Monday 14 October 2013

UFO

CONTAINS SOME SPOILERS AND MISERY

You would think a movie originally called Alien Uprising and boasting Jean-Claude Van Damme in the cast would be a terrific piece of Saturday night SF hokum in which JCVD kicked aliens repeatedly in the head for ninety minutes and then everything blew up. It's the very definition of a perfect movie concept: any producer with all his pegs in the right holes would be throwing high-denomination banknotes at you after two sentences of your pitch. It Could Not Possibly Fail. Well, except it has.

What eventually emerged from the wreckage is now called UFO, and it's a cataclysmic ballsup of almost unbelievable dimensions: a stupid, tedious and cheap saga full of obnoxious, badly acted cretins, with Jean-Claude showing up over an hour into proceedings for a few scenes in a farmhouse. Our nominal heroes are a trio of loathsome ex-squaddies led by Sean Brosnan (son of), bellowing, fighting and picking up disposable chicks in nightclubs. They wake up one morning and find the electricity's gone off, and huge Emmerichian spaceships turn up apparently out of nowhere and hover silently over the city. Society immediately falls apart, huge purple alien probes peer through the windows, and everyone eventually runs off to Jean-Claude's farmhouse to have some backstory explained to them - yes, the legendary action star of Hard Target, Double Impact and Sudden Death has now been relegated to spouting the exposition before one token fight.

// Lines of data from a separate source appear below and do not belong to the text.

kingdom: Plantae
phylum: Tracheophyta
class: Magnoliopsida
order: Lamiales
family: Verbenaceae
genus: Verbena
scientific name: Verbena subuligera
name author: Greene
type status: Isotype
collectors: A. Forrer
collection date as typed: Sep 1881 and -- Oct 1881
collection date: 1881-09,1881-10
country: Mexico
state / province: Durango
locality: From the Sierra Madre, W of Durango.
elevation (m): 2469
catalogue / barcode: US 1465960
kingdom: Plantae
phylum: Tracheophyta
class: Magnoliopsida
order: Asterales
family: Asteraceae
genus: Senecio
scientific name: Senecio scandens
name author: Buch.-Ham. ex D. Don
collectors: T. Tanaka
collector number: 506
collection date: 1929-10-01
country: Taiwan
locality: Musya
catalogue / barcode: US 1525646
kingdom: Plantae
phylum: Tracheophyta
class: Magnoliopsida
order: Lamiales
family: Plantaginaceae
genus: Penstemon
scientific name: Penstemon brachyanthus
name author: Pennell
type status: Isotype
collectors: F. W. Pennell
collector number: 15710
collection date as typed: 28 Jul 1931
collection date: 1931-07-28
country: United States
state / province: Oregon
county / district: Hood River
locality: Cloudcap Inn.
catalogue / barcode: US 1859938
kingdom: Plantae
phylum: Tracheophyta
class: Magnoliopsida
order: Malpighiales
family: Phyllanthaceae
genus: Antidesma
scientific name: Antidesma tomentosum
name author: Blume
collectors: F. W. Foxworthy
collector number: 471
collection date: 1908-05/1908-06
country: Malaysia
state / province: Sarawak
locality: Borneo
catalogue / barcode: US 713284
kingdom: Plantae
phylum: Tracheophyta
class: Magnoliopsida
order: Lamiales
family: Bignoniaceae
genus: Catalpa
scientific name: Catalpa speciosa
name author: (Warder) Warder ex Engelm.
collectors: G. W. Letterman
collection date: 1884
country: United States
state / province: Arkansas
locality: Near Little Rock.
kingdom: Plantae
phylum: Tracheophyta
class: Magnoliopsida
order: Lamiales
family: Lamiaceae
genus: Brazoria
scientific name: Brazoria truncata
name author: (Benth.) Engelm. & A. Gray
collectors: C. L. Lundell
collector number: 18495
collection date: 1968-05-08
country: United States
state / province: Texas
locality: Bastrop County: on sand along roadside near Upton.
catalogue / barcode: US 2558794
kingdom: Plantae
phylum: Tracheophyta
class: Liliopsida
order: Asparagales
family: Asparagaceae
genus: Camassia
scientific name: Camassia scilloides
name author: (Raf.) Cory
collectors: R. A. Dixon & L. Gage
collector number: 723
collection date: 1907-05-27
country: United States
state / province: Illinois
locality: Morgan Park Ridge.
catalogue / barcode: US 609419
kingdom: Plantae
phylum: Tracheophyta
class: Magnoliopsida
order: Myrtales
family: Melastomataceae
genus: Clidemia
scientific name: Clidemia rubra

The aliens turn up again, one of the humans is revealed to be an alien in disguise, some of the gang get killed and one of the blokes suddenly decides to rape his dead mate's fiancee in an unnecessary plot device that achieves nothing but ugliness in a film that's already testing the patience. Pretty much everything is botched: it's visually boring, the music score is unlistenable and doesn't support the drama (what drama?), the movie grinds to a halt while Julian Glover babbles as a philosophising petrol station attendant, none of the characters are worth a wet shit, and for not one single moment is it even in the same postcode as interesting, exciting or thrilling.

There are two posters on view for Airborne, writer-director-actor-producer Dominic Burns's previous film which in all fairness was okay. But he also made the near-unwatchable one-take piece of garbage Cut, under the pseudonym of Alexander Williams for no apparent reason. (He's also in the worthless Strippers Vs Werewolves.) The spectacularly unspectacular UFO might be (slightly) more of a proper film with slightly better production values, but with characters so intolerably hateful as to have you rooting for the aliens from the start, no actual alien-punching from start to finish, the still considerable talents of Van Damme thrown away and a stupid twist ending, it's still a hell of a long way from professional enough to warrant a rental. UFO? Yes, and U can F O as well.